━━ DATA EXTRACTS
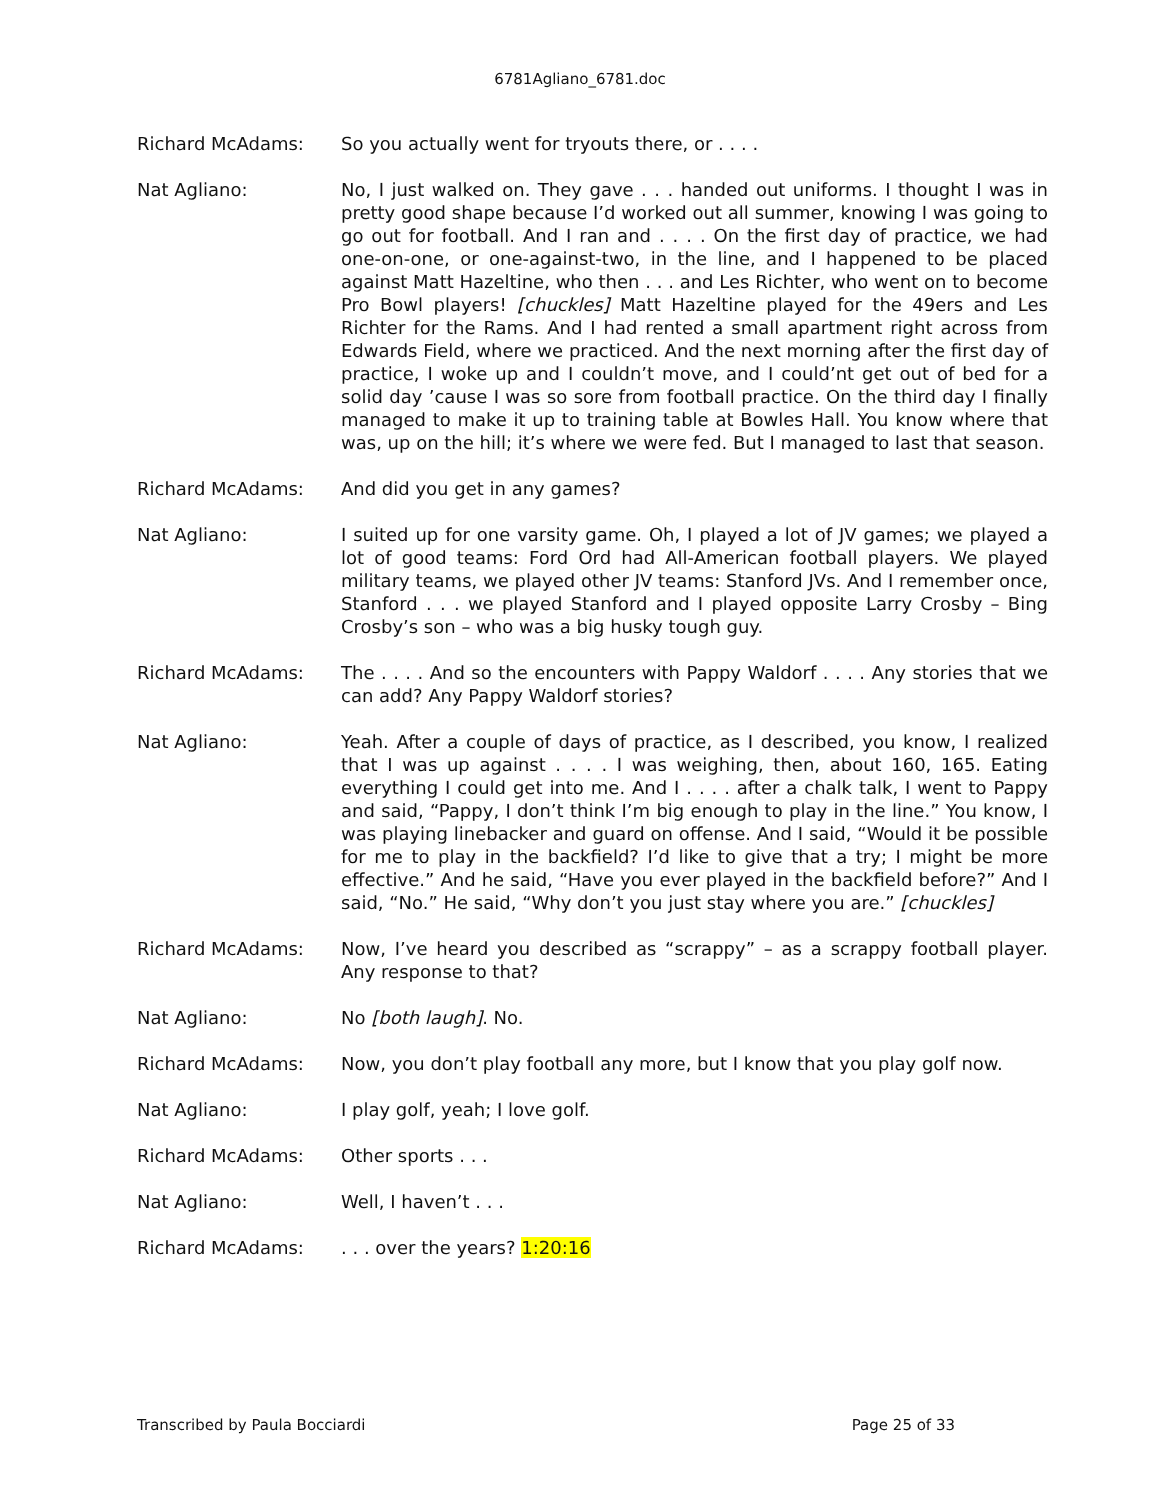6781Agliano_6781.doc
Richard McAdams: So you actually went for tryouts there, or . . . .
Nat Agliano: No, I just walked on. They gave . . . handed out uniforms. I thought I was in pretty good shape because I’d worked out all summer, knowing I was going to go out for football. And I ran and . . . . On the first day of practice, we had one-on-one, or one-against-two, in the line, and I happened to be placed against Matt Hazeltine, who then . . . and Les Richter, who went on to become Pro Bowl players! [chuckles] Matt Hazeltine played for the 49ers and Les Richter for the Rams. And I had rented a small apartment right across from Edwards Field, where we practiced. And the next morning after the first day of practice, I woke up and I couldn’t move, and I could’nt get out of bed for a solid day ’cause I was so sore from football practice. On the third day I finally managed to make it up to training table at Bowles Hall. You know where that was, up on the hill; it’s where we were fed. But I managed to last that season.
Richard McAdams: And did you get in any games?
Nat Agliano: I suited up for one varsity game. Oh, I played a lot of JV games; we played a lot of good teams: Ford Ord had All-American football players. We played military teams, we played other JV teams: Stanford JVs. And I remember once, Stanford . . . we played Stanford and I played opposite Larry Crosby – Bing Crosby’s son – who was a big husky tough guy.
Richard McAdams: The . . . . And so the encounters with Pappy Waldorf . . . . Any stories that we can add? Any Pappy Waldorf stories?
Nat Agliano: Yeah. After a couple of days of practice, as I described, you know, I realized that I was up against . . . . I was weighing, then, about 160, 165. Eating everything I could get into me. And I . . . . after a chalk talk, I went to Pappy and said, “Pappy, I don’t think I’m big enough to play in the line.” You know, I was playing linebacker and guard on offense. And I said, “Would it be possible for me to play in the backfield? I’d like to give that a try; I might be more effective.” And he said, “Have you ever played in the backfield before?” And I said, “No.” He said, “Why don’t you just stay where you are.” [chuckles]
Richard McAdams: Now, I’ve heard you described as “scrappy” – as a scrappy football player. Any response to that?
Nat Agliano: No [both laugh]. No.
Richard McAdams: Now, you don’t play football any more, but I know that you play golf now.
Nat Agliano: I play golf, yeah; I love golf.
Richard McAdams: Other sports . . .
Nat Agliano: Well, I haven’t . . .
Richard McAdams: . . . over the years? 1:20:16
Transcribed by Paula Bocciardi Page 25 of 33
━━━━
Without including any pictures, output all the entries above exactly.

6781Agliano_6781.doc
Richard McAdams: So you actually went for tryouts there, or . . . .
Nat Agliano: No, I just walked on. They gave . . . handed out uniforms. I thought I was in pretty good shape because I’d worked out all summer, knowing I was going to go out for football. And I ran and . . . . On the first day of practice, we had one-on-one, or one-against-two, in the line, and I happened to be placed against Matt Hazeltine, who then . . . and Les Richter, who went on to become Pro Bowl players! [chuckles] Matt Hazeltine played for the 49ers and Les Richter for the Rams. And I had rented a small apartment right across from Edwards Field, where we practiced. And the next morning after the first day of practice, I woke up and I couldn’t move, and I could’nt get out of bed for a solid day ’cause I was so sore from football practice. On the third day I finally managed to make it up to training table at Bowles Hall. You know where that was, up on the hill; it’s where we were fed. But I managed to last that season.
Richard McAdams: And did you get in any games?
Nat Agliano: I suited up for one varsity game. Oh, I played a lot of JV games; we played a lot of good teams: Ford Ord had All-American football players. We played military teams, we played other JV teams: Stanford JVs. And I remember once, Stanford . . . we played Stanford and I played opposite Larry Crosby – Bing Crosby’s son – who was a big husky tough guy.
Richard McAdams: The . . . . And so the encounters with Pappy Waldorf . . . . Any stories that we can add? Any Pappy Waldorf stories?
Nat Agliano: Yeah. After a couple of days of practice, as I described, you know, I realized that I was up against . . . . I was weighing, then, about 160, 165. Eating everything I could get into me. And I . . . . after a chalk talk, I went to Pappy and said, “Pappy, I don’t think I’m big enough to play in the line.” You know, I was playing linebacker and guard on offense. And I said, “Would it be possible for me to play in the backfield? I’d like to give that a try; I might be more effective.” And he said, “Have you ever played in the backfield before?” And I said, “No.” He said, “Why don’t you just stay where you are.” [chuckles]
Richard McAdams: Now, I’ve heard you described as “scrappy” – as a scrappy football player. Any response to that?
Nat Agliano: No [both laugh]. No.
Richard McAdams: Now, you don’t play football any more, but I know that you play golf now.
Nat Agliano: I play golf, yeah; I love golf.
Richard McAdams: Other sports . . .
Nat Agliano: Well, I haven’t . . .
Richard McAdams: . . . over the years? 1:20:16
Transcribed by Paula Bocciardi Page 25 of 33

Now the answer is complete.